Still more was she thrilled by the old-time pew in St. Paul’s where Washington sat praying in his strong heart for the nation struggling into life. Gwen shared her enthusiasm, and Sydney understood, though he pretended to laugh at it. But Gladys declared she could not see what there was to get excited about. Suppose Washington had sat in that pew, what then? He was a real man, who really lived; he had to sit somewhere. If it hadn’t been there, it would have been somewhere else—what was there to make a fuss about? Gladys’s prosaic mind, which had not a grain of the poet’s nor the student’s element in its make-up, tolerated, but could not share her cousin’s raptures.

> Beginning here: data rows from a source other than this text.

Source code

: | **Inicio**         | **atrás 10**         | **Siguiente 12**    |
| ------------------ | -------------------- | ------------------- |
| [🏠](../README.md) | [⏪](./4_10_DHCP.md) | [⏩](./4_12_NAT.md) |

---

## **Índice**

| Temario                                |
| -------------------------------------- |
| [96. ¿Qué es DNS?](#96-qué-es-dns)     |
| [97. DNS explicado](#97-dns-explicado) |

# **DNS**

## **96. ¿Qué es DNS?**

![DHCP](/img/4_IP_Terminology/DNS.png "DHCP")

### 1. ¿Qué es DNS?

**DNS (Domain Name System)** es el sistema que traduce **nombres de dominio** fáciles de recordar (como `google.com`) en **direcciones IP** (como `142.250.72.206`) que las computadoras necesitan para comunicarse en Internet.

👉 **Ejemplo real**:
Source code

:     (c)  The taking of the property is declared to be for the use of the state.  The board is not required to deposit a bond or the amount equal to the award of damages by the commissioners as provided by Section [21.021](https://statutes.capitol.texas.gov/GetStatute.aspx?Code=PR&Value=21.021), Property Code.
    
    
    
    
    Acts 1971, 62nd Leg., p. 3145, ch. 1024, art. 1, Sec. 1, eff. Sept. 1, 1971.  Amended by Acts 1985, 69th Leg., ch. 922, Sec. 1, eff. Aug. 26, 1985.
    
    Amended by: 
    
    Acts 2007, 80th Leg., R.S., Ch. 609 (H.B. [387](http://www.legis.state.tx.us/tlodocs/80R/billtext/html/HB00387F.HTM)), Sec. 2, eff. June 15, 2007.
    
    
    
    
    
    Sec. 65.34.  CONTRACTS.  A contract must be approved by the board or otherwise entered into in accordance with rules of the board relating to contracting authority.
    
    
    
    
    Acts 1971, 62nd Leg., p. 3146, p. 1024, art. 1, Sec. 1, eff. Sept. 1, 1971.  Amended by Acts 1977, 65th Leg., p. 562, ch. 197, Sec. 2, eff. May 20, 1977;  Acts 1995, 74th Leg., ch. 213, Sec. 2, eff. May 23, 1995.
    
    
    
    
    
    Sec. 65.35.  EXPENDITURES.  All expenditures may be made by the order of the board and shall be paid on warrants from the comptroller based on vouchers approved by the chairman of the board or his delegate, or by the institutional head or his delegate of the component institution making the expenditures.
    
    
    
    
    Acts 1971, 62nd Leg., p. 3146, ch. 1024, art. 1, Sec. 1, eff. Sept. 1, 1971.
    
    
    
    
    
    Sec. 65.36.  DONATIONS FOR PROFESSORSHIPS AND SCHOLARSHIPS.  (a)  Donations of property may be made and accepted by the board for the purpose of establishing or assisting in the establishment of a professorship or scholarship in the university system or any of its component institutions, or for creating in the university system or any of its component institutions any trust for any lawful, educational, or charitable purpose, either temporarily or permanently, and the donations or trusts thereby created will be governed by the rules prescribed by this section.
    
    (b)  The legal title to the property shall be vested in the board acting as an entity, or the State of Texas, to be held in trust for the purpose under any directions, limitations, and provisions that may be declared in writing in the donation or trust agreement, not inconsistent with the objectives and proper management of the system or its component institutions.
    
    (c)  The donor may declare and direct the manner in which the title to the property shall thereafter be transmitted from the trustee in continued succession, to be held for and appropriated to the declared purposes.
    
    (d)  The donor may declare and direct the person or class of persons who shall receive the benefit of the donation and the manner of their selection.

The Graham quartet dutifully escorted Jan up to the Jumel house, and up to Columbia Library, and to see the tablet commemorating the battle of Harlem Heights, but in turn they demanded of her less improving, and more amusing pilgrimages. They took her down to Manhattan Beach to see the ocean for the first time, and Miss Lochinvar had to admit that nothing in the West could equal that stupendous first sight of the breakers rolling in from England, and tumbling at her feet—though she retracted the admission with a possible reservation in favor of the Yellowstone, which she had not seen. And at last there were no more expeditions, but three days of absolute devotion to one another, in which Jan packed, while the others watched her rearrange her treasures, and tried to keep up the cheerfulness which they had agreed must speed their parting guest, though it was a cheerfulness veiled in deep purple.
Jan had to have a large new trunk to supplement the shabby little one with which she arrived, for many and marvelous were the contributions the Grahams poured into Jan’s hands to take to the children in Crescendo.